Carlos Loures Talvez Shakespeare devesse ter reformulado a famosa frase de Hamlet deste modo – To have or not to be – that is the question. Para que assim tivesse sido, teria de conhecer a sociedade actual onde, para se ser, para se existir, é preciso ter. Nos nossos dias, introspecções sobre o ser ou o estar? Perda de tempo – uma olhadela ao património e à conta bancária resolve a questão. Se tem, é e está. Não tem? Não existe, é como se não estivesse. E, no entanto, o William viveu a época em que os dados estavam a ser lançados. O protestantismo vinha impor o dever da riqueza, o pecado de ser pobre e de um homem não poder prover todas as necessidades da sua família, por oposição ao catolicismo que defendeu sempre (e persiste) na pobreza como virtude. Não me querendo desviar do essencial, diria que para que o ser se sobrepusesse ao ter era preciso criar pessoas com uma nova mentalidade – educadas em casa, ensinadas na escola, a colocar os valores morais acima dos materiais. Na formação dessa nova mentalidade, a escola teria de assumir um papel central. Quando se fala tanto no magno problema do Ensino, pareceu-me oportuno lembrar Ètre et avoir (Ser e Ter) um filme realizado por Nicholas Philibert em 2002 e interpretado por George López. Vi-o em DVD, não me recordo, mas penso que não foi exibido comercialmente. Conta a história de um ano lectivo numa pequena escola de aldeia, em França. Um jovem professor candidata-se ao lugar e é aceite. O seu objectivo é ensinar, mas há um problema – tem de ministrar o ensino numa sala onde há crianças de várias idades (entre os quatro e os onze anos), graus de conhecimento e de educação diferentes, e de etnias distintas, pois há filhos de emigrantes.

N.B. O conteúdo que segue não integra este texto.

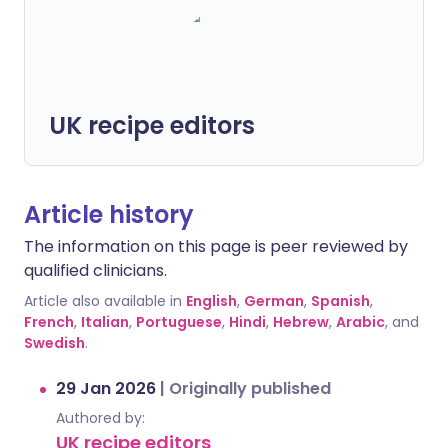
UK recipe editors
Article history
The information on this page is peer reviewed by
qualified clinicians.
Article also available in
English
,
German
,
Spanish
,
French
,
Italian
,
Portuguese
,
Hindi
,
Hebrew
,
Arabic
, and
Swedish
.
29 Jan 2026
|
Originally published
Authored by:
UK recipe editors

A forma engenhosa, metódica, profissional, como resolve o problema (os problemas), constitui uma lição magnífica sobre a arte de ensinar. Há outros filmes como o «Clube dos Poetas Mortos» que nos chamam a atenção para essa necessidade que todas as espécies enfrentam – transmitir os conhecimentos adquiridos ás crias. É uma imposição do sentido da sobrevivência. Só sobrevivem as espécies que transmitem o saber acumulado às novas gerações. Por isso, o perigo não é a extinção do homo sapiens, é o risco de a sua transformação em homo ignarus ou em homo nescius.
No filme de Philibert, narra-se exemplarmente a forma como este professor programa as aulas e as prepara, sempre sem esquecer as capacidades de cada um dos alunos, fixando objectivos, prazos. Sabe que os mais velhos o deixarão no Verá para acederem ao segundo ciclo, ao liceu e, por isso, conversa com cada um deles, ajuda-os a vencer a angústia de enfrentar o grupo nas idas ao quadro e as risadas que cada erro desperta nos que sabem, com os mais pequenos fazendo eco. O pânico de enfrentar multidões, de falar em público, acompanha-nos muitas vezes até à idade adulta.
O professor dispõe de autoridade, não está perante um grupo disposto a incinerá-lo. Esta sociedade transpira ódio à cultura. É uma atitude da imbecilidade perante a inteligência, um confronto em que a estupidez procura vencer o saber, tornando-o ridículo e risível. É um sentimento que passa de pais para filhos. O professor enfrenta pequenos energúmenos arrogantes, crianças que podiam ser normais, mas que a falta de educação em casa, substituída pela função deletéria da televisão, transforma em aberrações.
Em «O Clube dos Poetas Mortos», outro exemplo de como ensinar, o professor John Keating, ensaia a sua pedagogia pouco ortodoxa ante um grupo de alunos com características pessoais diferentes. Em todo o caso, não existem exemplares como os que os professores dos bairros periféricos de Lisboa, Porto ou Setúbal, enfrentam. A exortação do verso de Horácio, carpe diem quam minimum credula postero (Colhe o instante, sem confiar no amanhã), teria nessas colmeias suburbanas, uma leitura diferente e de efeitos imprevisíveis, pois os conceitos de fruição são completamente diferentes. Porque estamos a falar de duas concepções do mundo diferentes – uma em que os valores humanos, o ser, se sobrepõem ao consumo, ao ter. Outra, em que se não tens não és.